▶ [WHAT YOU ARE ASKED TO DO]: Reproduce the rows verbatim from the start up to and including the line with "Unknown - Deluxe DLC". Leave the pictures out of your answer.

▶ [GIVEN RECORDS]:
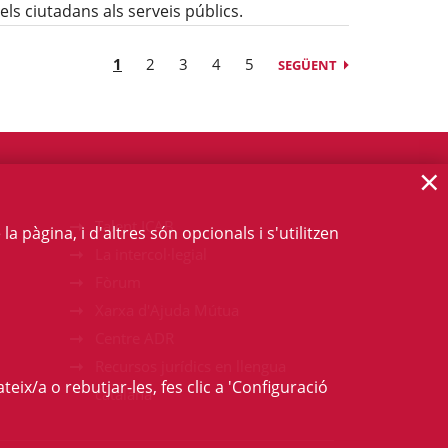
els ciutadans als serveis públics.
1
2
3
4
5
SEGÜENT
×
Talent ICAB
 pàgina, i d'altres són opcionals i s'utilitzen
La intercol·legial
Fòrum
Xarxa d'Ajuda Mútua
Centre ADR
Recursos jurídics en llengua
teix/a o rebutjar-les, fes clic a 'Configuració
catalana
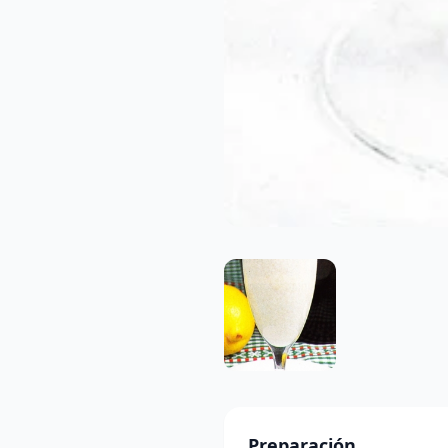
Preparación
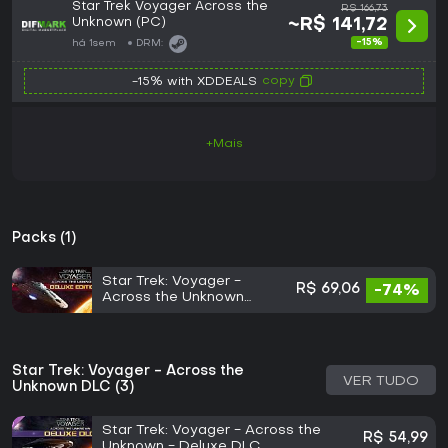
Star Trek Voyager Across the
R$ 166,73
Unknown (PC)
~R$ 141,72
-15%
há 1sem
DRM:
copy
-15% with XDDEALS
+Mais
Packs (1)
Star Trek: Voyager -
R$ 69,06
-74%
Across the Unknown
Deluxe Edition
Star Trek: Voyager - Across the
VER TUDO
Unknown DLC (3)
Star Trek: Voyager - Across the
R$ 54,99
Unknown - Deluxe DLC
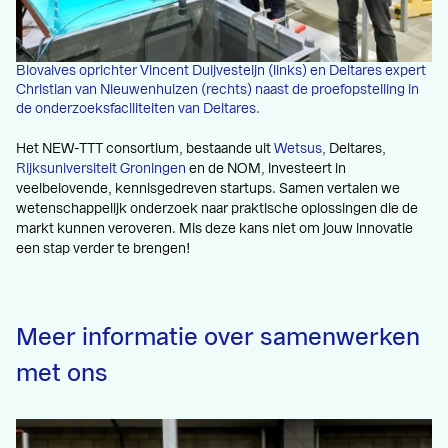
Biovalves oprichter Vincent Duijvesteijn (links) en Deltares expert
Christian van Nieuwenhuizen (rechts) naast de proefopstelling in
de onderzoeksfaciliteiten van Deltares.
Het NEW-TTT consortium, bestaande uit
Wetsus
, Deltares,
Rijksuniversiteit Groningen
en de NOM, investeert in
veelbelovende, kennisgedreven startups. Samen vertalen we
wetenschappelijk onderzoek naar praktische oplossingen die de
markt kunnen veroveren. Mis deze kans niet om jouw innovatie
een stap verder te brengen!
Meer informatie over samenwerken
met ons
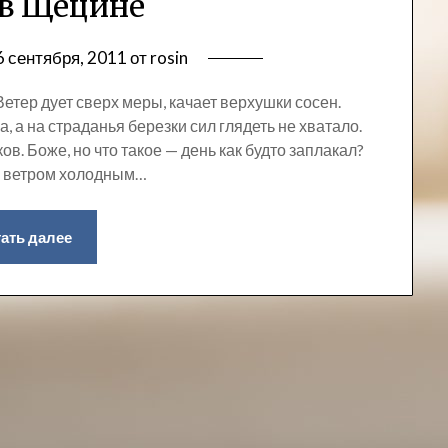
 в Щецине
6 сентября, 2011
от
rosin
Ветер дует сверх меры, качает верхушки сосен.
, а на страданья березки сил глядеть не хватало.
ков. Боже, но что такое — день как будто заплакал?
ь, ветром холодным…
ать далее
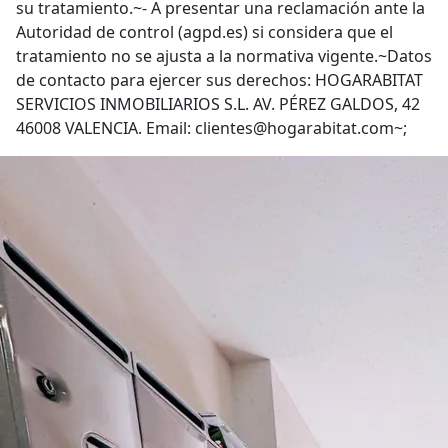
su tratamiento.~- A presentar una reclamación ante la
Autoridad de control (agpd.es) si considera que el
tratamiento no se ajusta a la normativa vigente.~Datos
de contacto para ejercer sus derechos: HOGARABITAT
SERVICIOS INMOBILIARIOS S.L. AV. PÉREZ GALDOS, 42
46008 VALENCIA. Email: clientes@hogarabitat.com~;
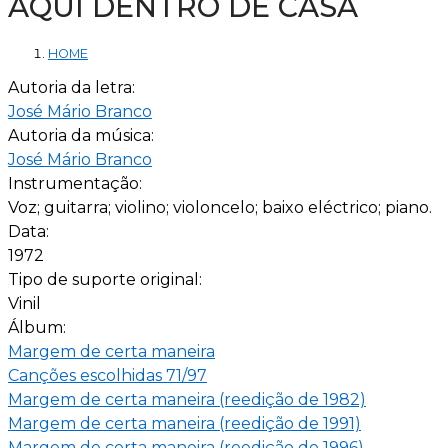
AQUI DENTRO DE CASA
HOME
Autoria da letra:
José Mário Branco
Autoria da música:
José Mário Branco
Instrumentação:
Voz; guitarra; violino; violoncelo; baixo eléctrico; piano.
Data:
1972
Tipo de suporte original:
Vinil
Álbum:
Margem de certa maneira
Canções escolhidas 71/97
Margem de certa maneira (reedição de 1982)
Margem de certa maneira (reedição de 1991)
Margem de certa maneira (reedição de 1996)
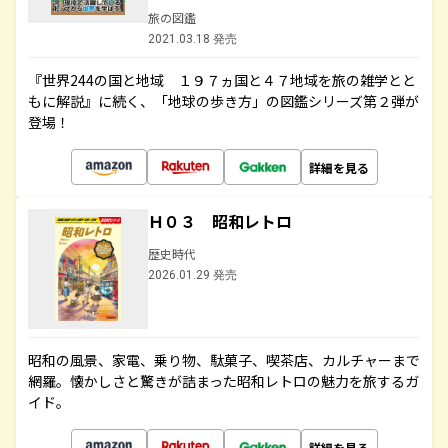
旅の図鑑
2021.03.18 発売
『世界244の国と地域 １９７ヵ国と４７地域を旅の雑学とと
もに解説』に続く、「地球の歩き方」の図鑑シリーズ第２弾が
登場！
詳細を見る
Ｈ０３ 昭和レトロ
歴史時代
2026.01.29 発売
昭和の風景、家電、乗り物、駄菓子、喫茶店、カルチャーまで
網羅。懐かしさと驚きが詰まった昭和レトロの魅力を旅するガ
イド。
詳細を見る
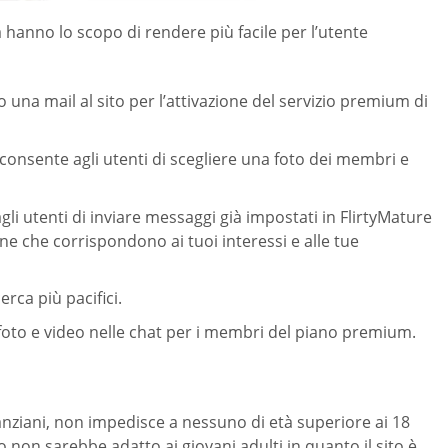
à hanno lo scopo di rendere più facile per l’utente
o una mail al sito per l’attivazione del servizio premium di
 consente agli utenti di scegliere una foto dei membri e
agli utenti di inviare messaggi già impostati in FlirtyMature
 che corrispondono ai tuoi interessi e alle tue
erca più pacifici.
i foto e video nelle chat per i membri del piano premium.
i anziani, non impedisce a nessuno di età superiore ai 18
to non sarebbe adatto ai giovani adulti in quanto il sito è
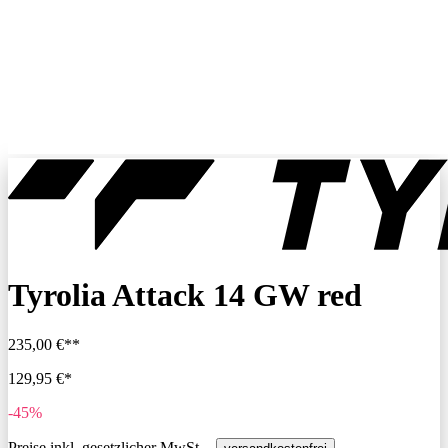
Tyrolia Attack 14 GW red
235,00 €**
129,95 €*
-45%
Preise inkl. gesetzlicher MwSt. -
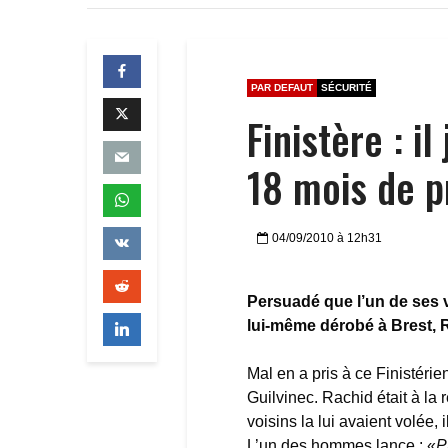
PAR DEFAUT
SÉCURITÉ
Finistère : i
18 mois de p
04/09/2010 à 12h31
Persuadé que l’un de ses vo
lui-même dérobé à Brest, R
Mal en a pris à ce Finistérien
Guilvinec. Rachid était à la
voisins la lui avaient volée, 
L’un des hommes lance : «
P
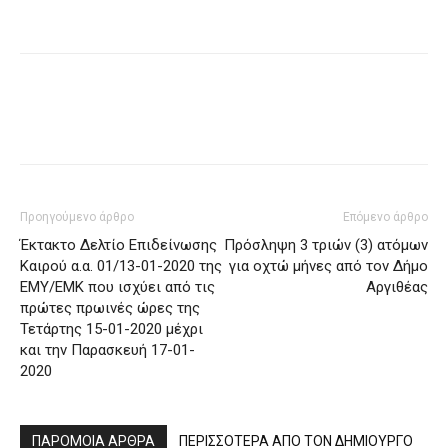
Προηγούμενο άρθρο
Επόμενο άρθρο
Έκτακτο Δελτίο Επιδείνωσης
Πρόσληψη 3 τριών (3) ατόμων
Καιρού α.α. 01/13-01-2020 της
για οχτώ μήνες από τον Δήμο
ΕΜΥ/ΕΜΚ που ισχύει από τις
Αργιθέας
πρώτες πρωινές ώρες της
Τετάρτης 15-01-2020 μέχρι
και την Παρασκευή 17-01-
2020
ΠΑΡΟΜΟΙΑ ΑΡΘΡΑ
ΠΕΡΙΣΣΟΤΕΡΑ ΑΠΟ ΤΟΝ ΔΗΜΙΟΥΡΓΟ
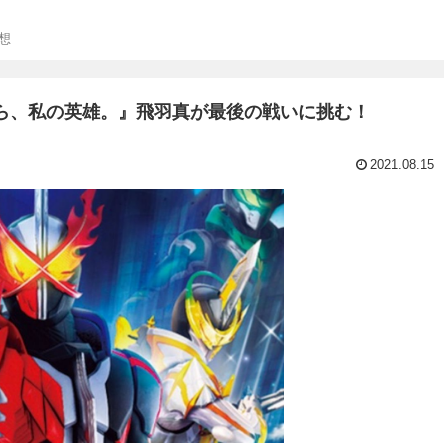
想
なら、私の英雄。』飛羽真が最後の戦いに挑む！
2021.08.15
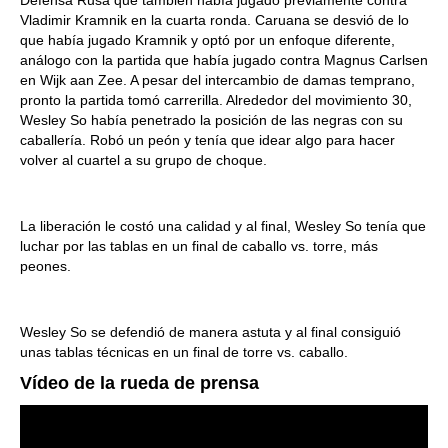
Defensa Rusa que también había jugado previamente contra
Vladimir Kramnik en la cuarta ronda. Caruana se desvió de lo
que había jugado Kramnik y optó por un enfoque diferente,
análogo con la partida que había jugado contra Magnus Carlsen
en Wijk aan Zee. A pesar del intercambio de damas temprano,
pronto la partida tomó carrerilla. Alrededor del movimiento 30,
Wesley So había penetrado la posición de las negras con su
caballería. Robó un peón y tenía que idear algo para hacer
volver al cuartel a su grupo de choque.
La liberación le costó una calidad y al final, Wesley So tenía que
luchar por las tablas en un final de caballo vs. torre, más
peones.
Wesley So se defendió de manera astuta y al final consiguió
unas tablas técnicas en un final de torre vs. caballo.
Vídeo de la rueda de prensa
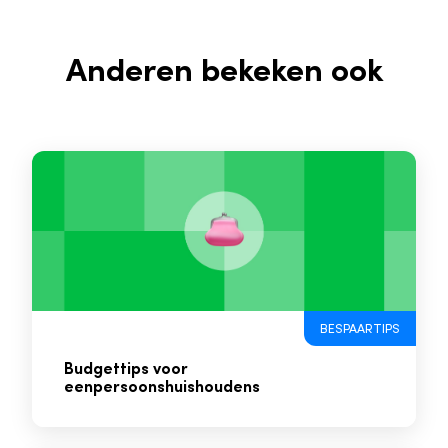
Anderen bekeken ook
BESPAARTIPS
Budgettips voor
eenpersoonshuishoudens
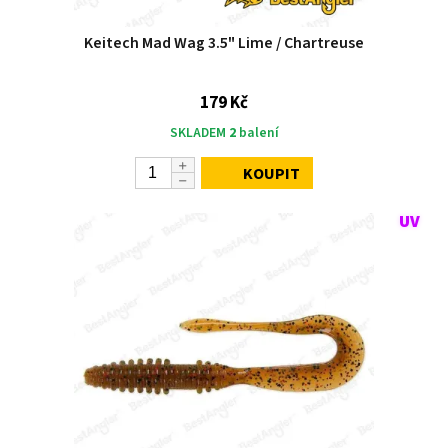
Keitech Mad Wag 3.5" Lime / Chartreuse
179 Kč
SKLADEM
2
balení
KOUPIT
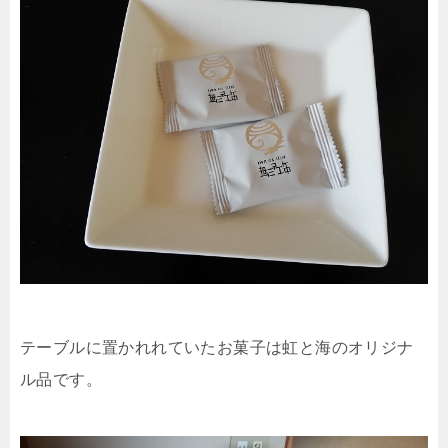
テーブルに置かれれていたお菓子は虹と海のオリジナ
ル品です。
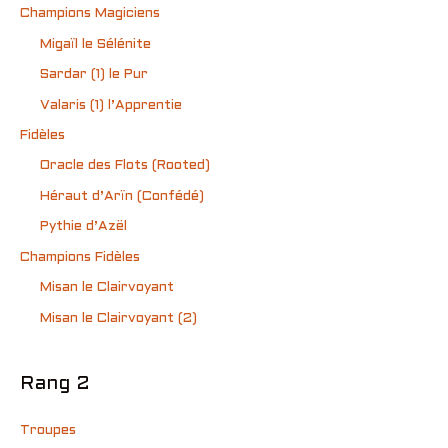
Champions Magiciens
Migaïl le Sélénite
Sardar (1) le Pur
Valaris (1) l’Apprentie
Fidèles
Oracle des Flots (Rooted)
Héraut d’Arïn (Confédé)
Pythie d’Azël
Champions Fidèles
Misan le Clairvoyant
Misan le Clairvoyant (2)
Rang 2
Troupes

▶ [SOLUTION]:
els ciutadans als serveis públics.
1
2
3
4
5
SEGÜENT
×
Talent ICAB
 pàgina, i d'altres són opcionals i s'utilitzen
La intercol·legial
Fòrum
Xarxa d'Ajuda Mútua
Centre ADR
Recursos jurídics en llengua
teix/a o rebutjar-les, fes clic a 'Configuració
catalana
Preparación
Star Trek Voyager Across the
R$ 166,73
Unknown (PC)
~R$ 141,72
-15%
há 1sem
DRM:
copy
-15% with XDDEALS
+Mais
Packs (1)
Star Trek: Voyager -
R$ 69,06
-74%
Across the Unknown
Deluxe Edition
Star Trek: Voyager - Across the
VER TUDO
Unknown DLC (3)
Star Trek: Voyager - Across the
R$ 54,99
Unknown - Deluxe DLC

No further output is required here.